I am writing a CLI application that produces a binary non-executable artifact. It does not conform to any specific format, and I think convention would be to create a .bin file.
I think I also want my CLI application to be able to send it to stdOut (so users can pipe it) and send it to ZON (when that is merged) (as a file or to standard out).
How would you expect the CLI application to be structured? Like this?
Output to .zon file
gatorcat read-eeprom --format zon -o foo.zon
Output to .bin file
gatorcat read-eeprom --format zon -o foo.zon
Output to stdOut as binary? Is it ok to output nulls to stdOut?
My personal preference for textual output is simply to default to stdout, and let users use shell redirection to write it to a file, I actually don’t even care if there is dedicated --output argument in such cases.

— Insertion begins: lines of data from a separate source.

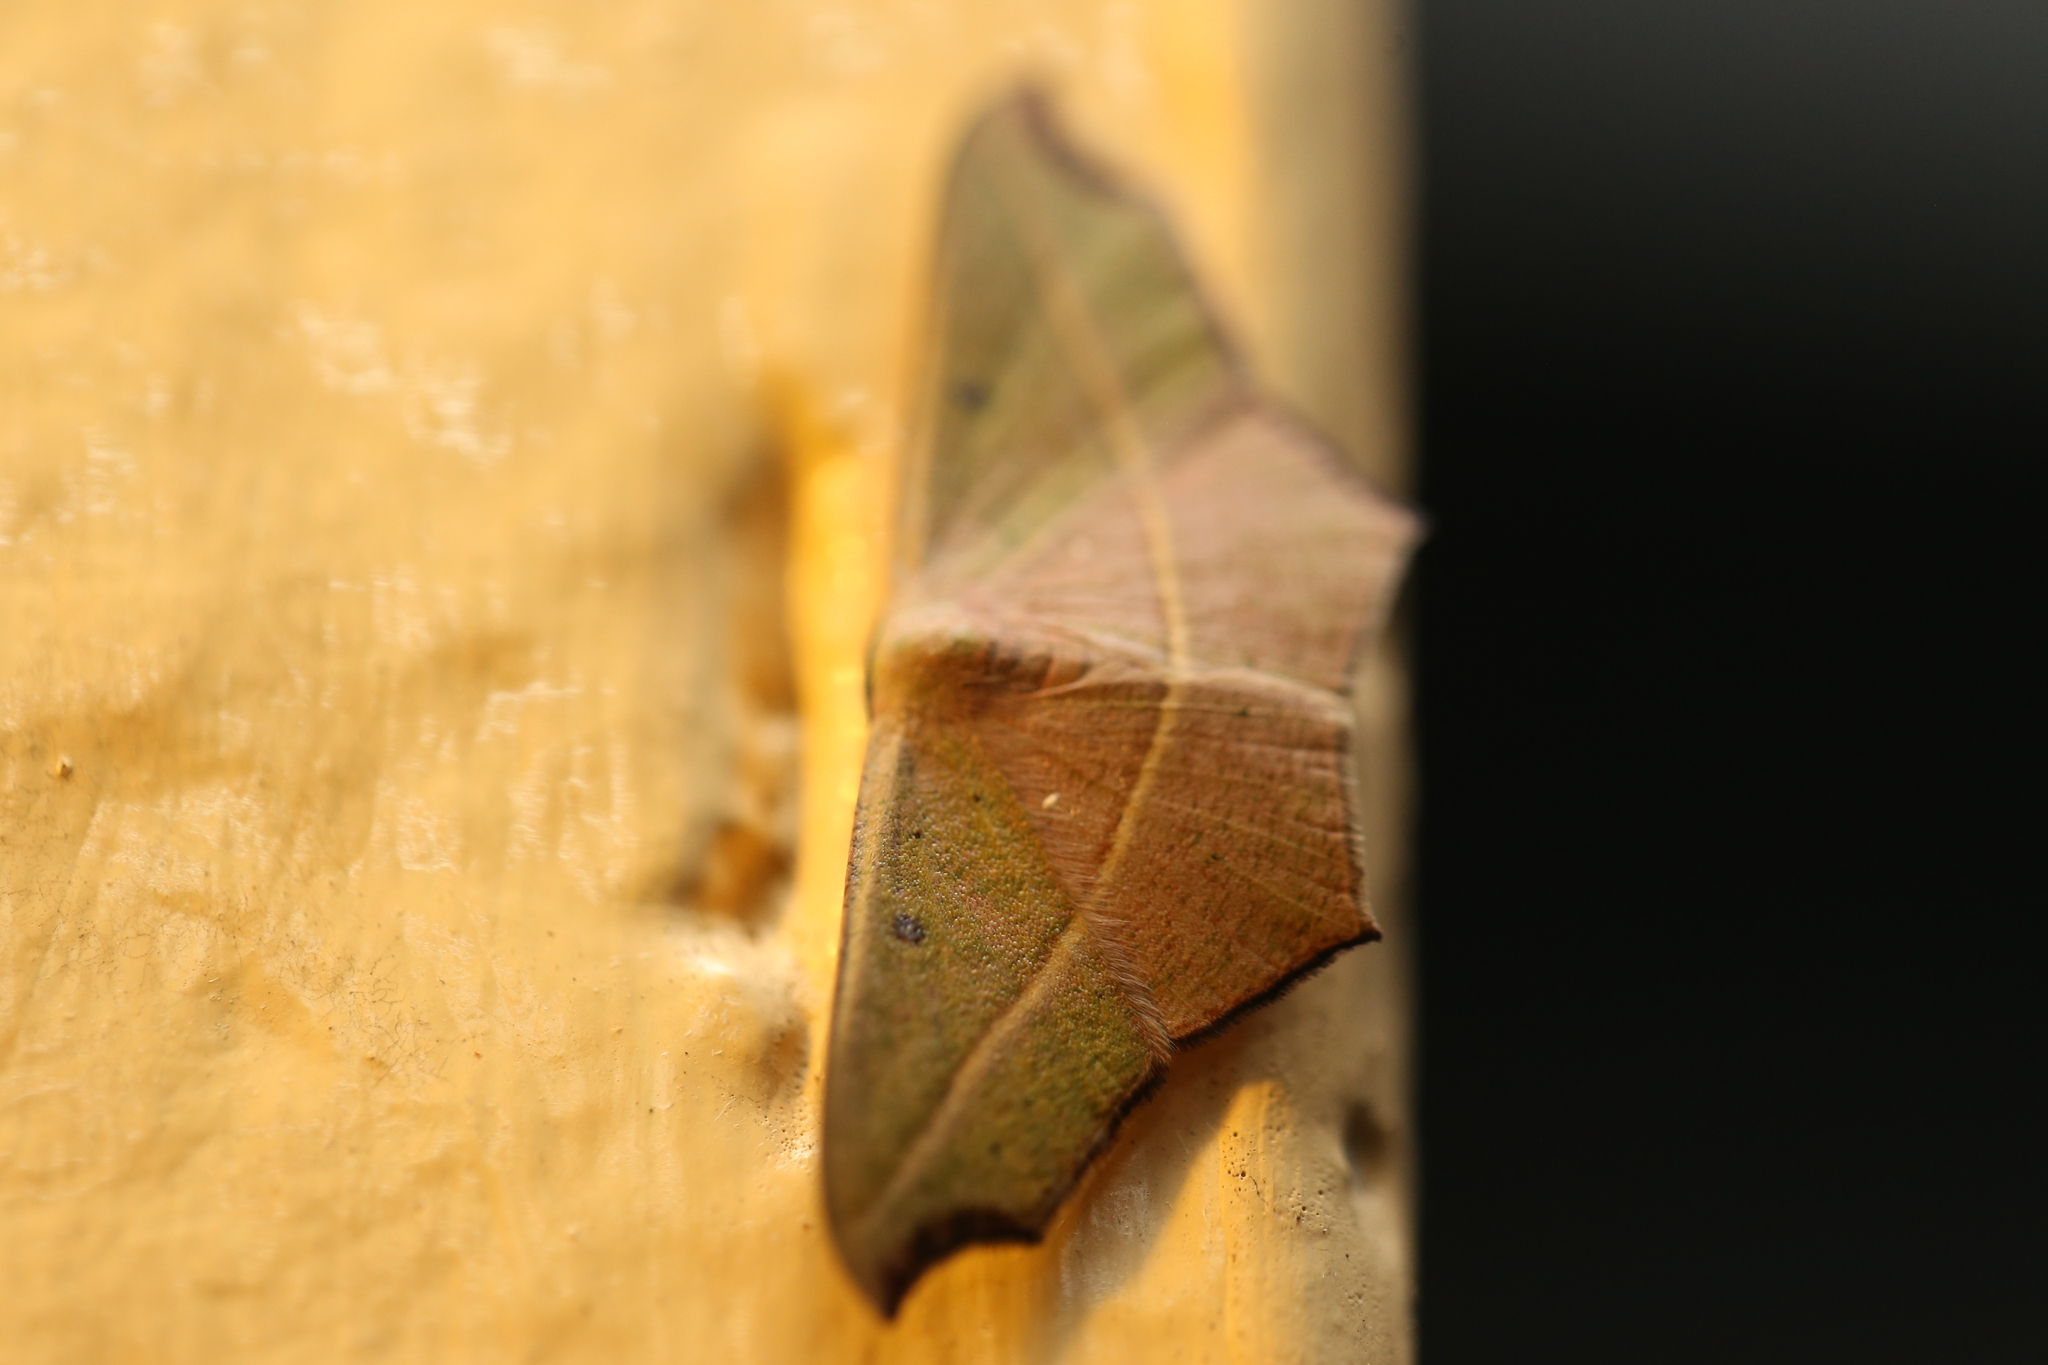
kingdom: Animalia
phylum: Arthropoda
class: Insecta
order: Lepidoptera
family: Geometridae
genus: Traminda
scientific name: Traminda aventiaria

For binary data, its output is meaningless when displayed in a terminal, as well as possibly quite large, I would definitely opt to make outputting to stdout an explicit action in this case, and not do so automatically just because a user didn’t specify an output file. As @gonzo pointed out, the common convention here is to use -.

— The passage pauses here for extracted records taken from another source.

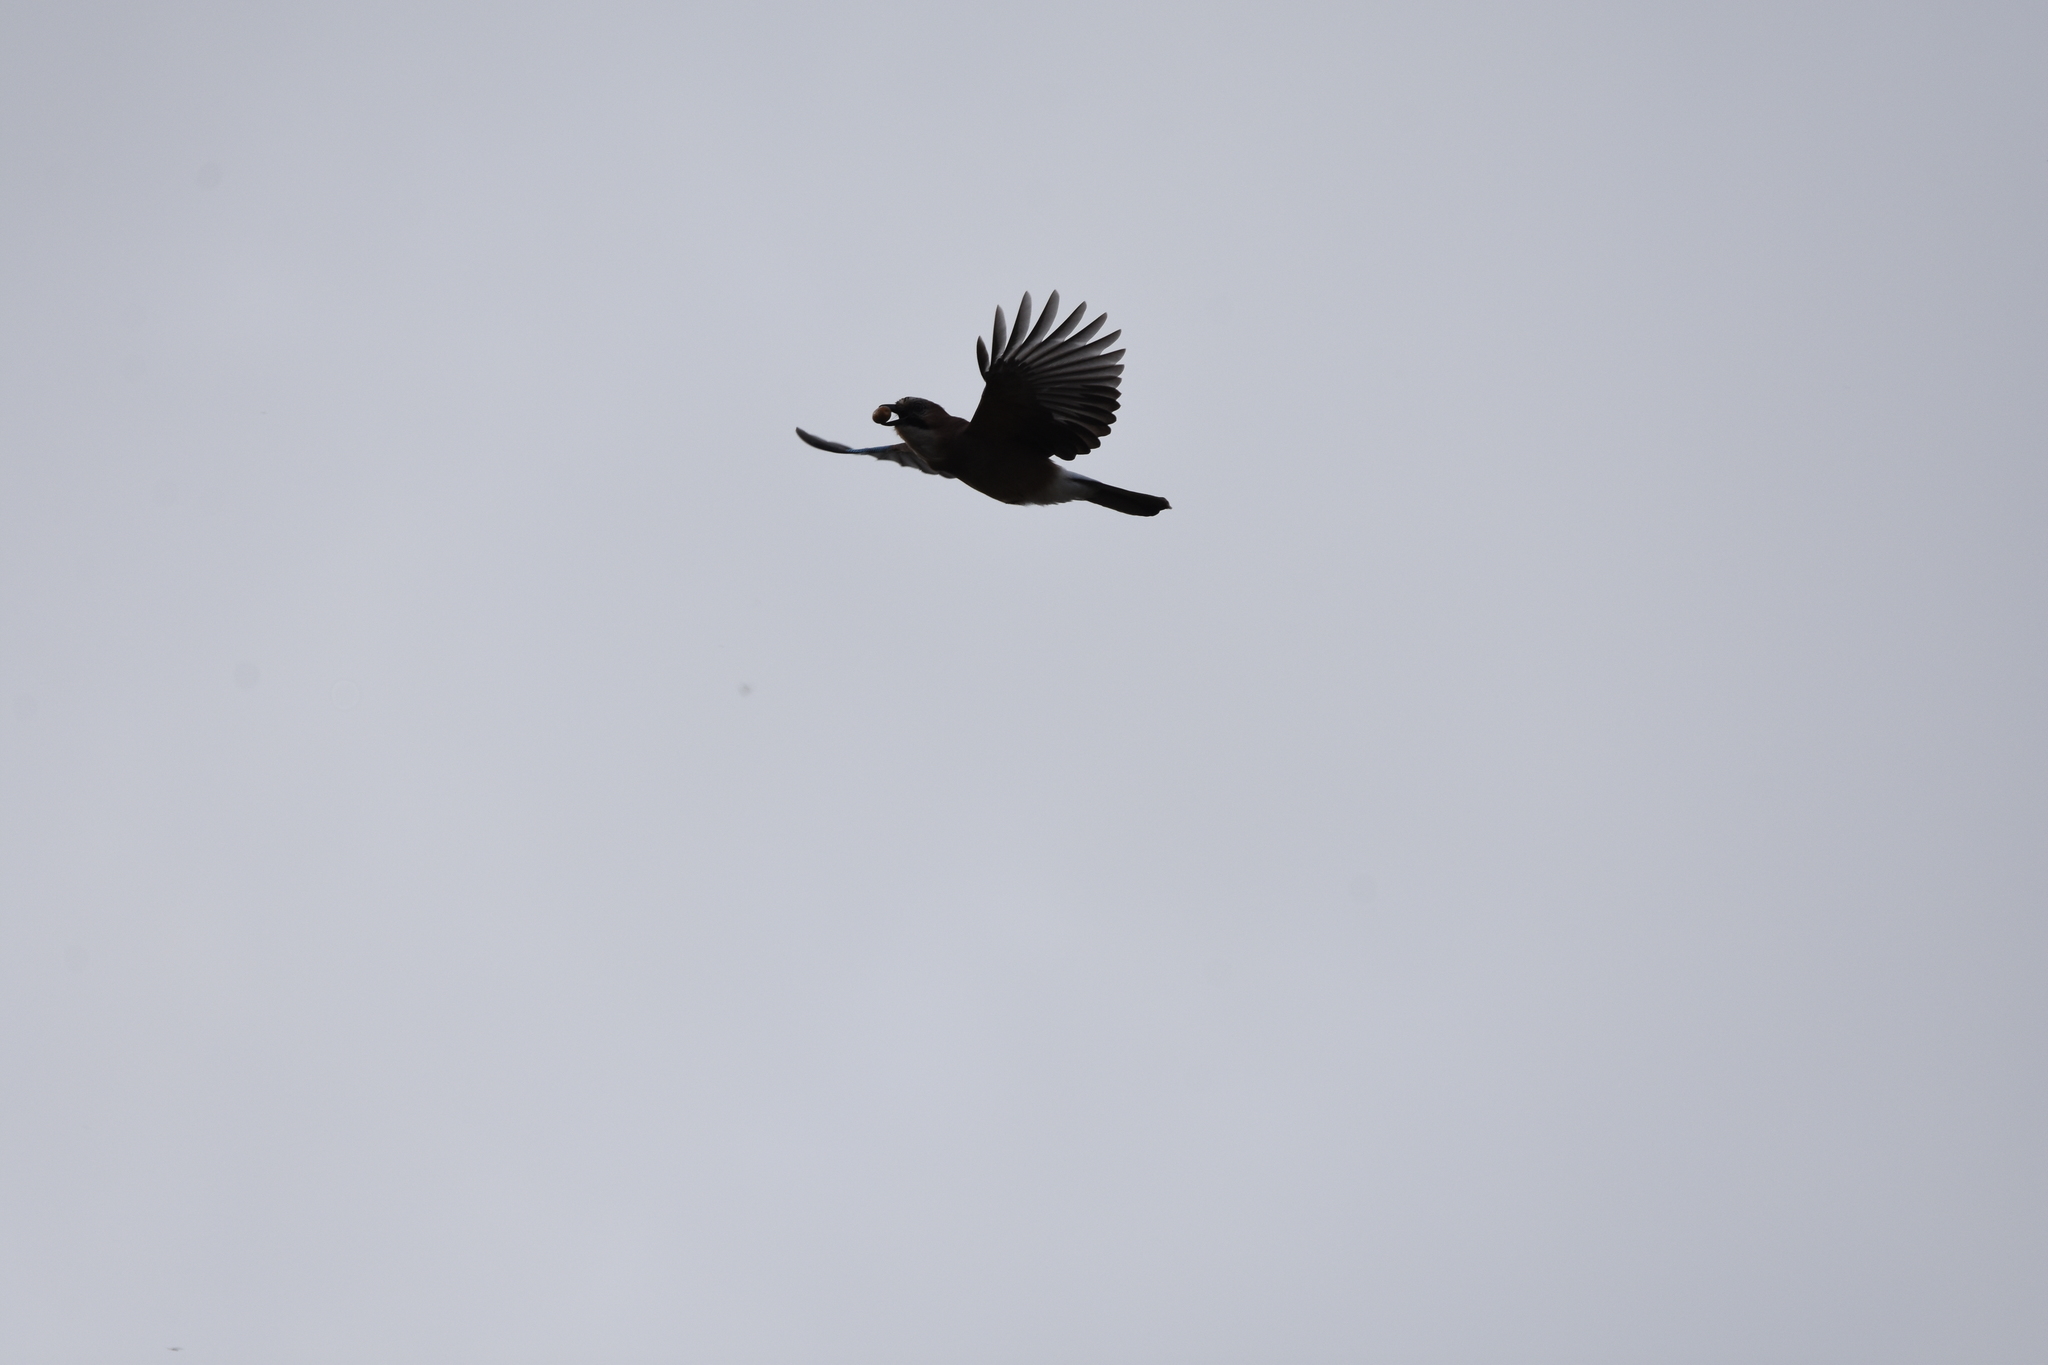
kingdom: Animalia
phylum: Chordata
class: Aves
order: Passeriformes
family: Corvidae
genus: Garrulus
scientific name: Garrulus glandarius
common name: Eurasian jay
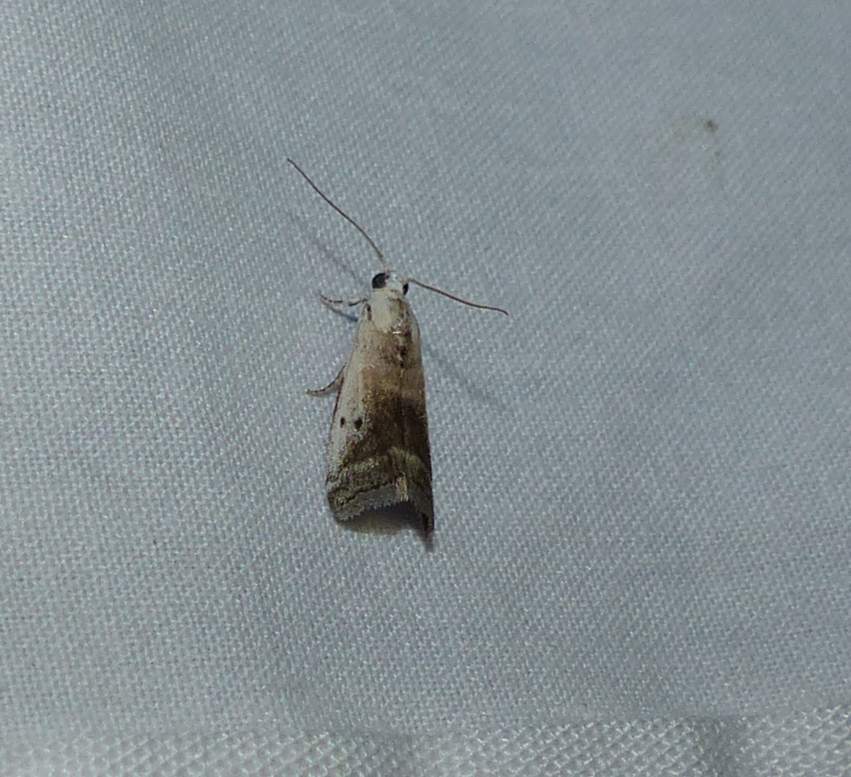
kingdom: Animalia
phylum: Arthropoda
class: Insecta
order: Lepidoptera
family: Pyralidae
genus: Acrobasis
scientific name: Acrobasis caryivorella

In think in cases like this it’s best to look at existing tools, preferably from similar domain, and try to adhere to the conventions they’re using.
Related, although it doesn’t directly answer your question, but might be worth reading: http://www.catb.org/~esr/writings/taoup/html/ch10s05.html
In case it is relevant: I had issues with writing binary data to stdout on windows. I cannot remember the details any more, but I think the windows console api expects some text encoding. At the time I wanted to write a signal processing pipeline. After switching to windows it took me a while to realize that this was the issue.
One way to mitigate this issue is to check whether the stdout file is a TTY (terminal) by calling std.fs.File.isTty on it. That way, the program can avoid dumping binary data directly to the user’s terminal (unless specifically requested to) while still working as-is using a pipe or output to a file. Several common programs do things like this, such as ls formatting output more compactly when printing to a terminal (compare ls and ls | cat) and gzip (at least the GNU version) which applies the same sort of safety check:
$ echo hi | gzip
gzip: compressed data not written to a terminal. Use -f to force compression.